Given the need for more affordable and available EU law services, the rise of clinics specialising in EU law is a promising development. These clinics are creating a new generation of well trained and socially conscious EU lawyers whose experiences serving the needs of individual clients will inculcate an understanding and commitment to applying EU law throughout their professional careers.
Meanwhile, on a sunny October morning in Brussels, representatives from ENCLE, Open Society employees, various staff from the European Union (EU) institutions, European law teachers, and even a couple of eager law students, gather in an meeting room for a presentation. The aim of the presentation: to raise awareness amongst the European institutions of Europe’s growing clinical legal education movement. The presentation introduced the employees of EU institutions to the work that these new legal clinics undertake, and to the testimonies of former clinic students, inspired by directly engaging in the law to help marginalised populations and even motivated to continue in careers dedicated to legal service. The presentation was followed by slew of questions and ideas: perhaps EU institutions and the relevant agencies and organisations could start referring individuals to clinics across Europe? Perhaps there could be developed a range of clinics each focused on particular areas of EU law (consumer rights, labor discrimination, children’s rights and so on)? Maybe EU funding calls could explicitly refer to clinics as potential applicants from now on? Hopefully these are all directions for future development.

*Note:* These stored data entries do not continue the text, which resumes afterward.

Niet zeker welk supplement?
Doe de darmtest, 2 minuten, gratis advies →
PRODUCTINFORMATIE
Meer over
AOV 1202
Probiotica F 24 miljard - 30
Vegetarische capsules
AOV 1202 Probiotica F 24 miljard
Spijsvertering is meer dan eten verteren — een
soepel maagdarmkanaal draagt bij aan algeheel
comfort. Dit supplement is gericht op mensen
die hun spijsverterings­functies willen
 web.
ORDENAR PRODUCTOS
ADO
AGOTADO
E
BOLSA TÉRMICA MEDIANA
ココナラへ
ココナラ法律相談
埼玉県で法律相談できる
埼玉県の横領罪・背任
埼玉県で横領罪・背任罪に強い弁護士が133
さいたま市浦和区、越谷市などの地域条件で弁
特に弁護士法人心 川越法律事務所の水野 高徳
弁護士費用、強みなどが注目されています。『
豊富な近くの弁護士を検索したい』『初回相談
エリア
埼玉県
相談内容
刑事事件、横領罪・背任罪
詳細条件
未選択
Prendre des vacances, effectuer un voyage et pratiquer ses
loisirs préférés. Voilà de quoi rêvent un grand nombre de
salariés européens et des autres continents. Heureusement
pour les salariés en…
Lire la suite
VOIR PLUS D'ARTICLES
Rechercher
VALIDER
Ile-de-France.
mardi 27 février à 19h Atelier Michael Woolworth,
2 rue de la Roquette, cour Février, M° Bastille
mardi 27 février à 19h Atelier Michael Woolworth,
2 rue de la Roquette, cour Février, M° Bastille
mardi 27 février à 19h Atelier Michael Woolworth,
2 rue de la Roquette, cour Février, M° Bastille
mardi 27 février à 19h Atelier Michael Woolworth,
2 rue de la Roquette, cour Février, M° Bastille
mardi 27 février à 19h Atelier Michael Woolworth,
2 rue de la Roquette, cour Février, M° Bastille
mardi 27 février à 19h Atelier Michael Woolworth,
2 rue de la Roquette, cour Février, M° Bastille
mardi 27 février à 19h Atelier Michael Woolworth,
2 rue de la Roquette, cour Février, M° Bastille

But what is clear now is that Europe’s legal clinics are not standing on ceremony. At a two day training event following the presentation organised by ENCLE and the Open Society Justice Initiative (OSJI), established clinicians and OSJI litigators provided in-depth advice to scores of young law teachers from all across Europe who had set up or were trying to set up clinics at their respective law schools. Thematic teaching streams were organised on EU migration, Roma discrimination and ethic profiling. The atmosphere during the training event was vibrant and it was clear to all involved that, whatever the case, the future of clinical legal education in Europe is bright.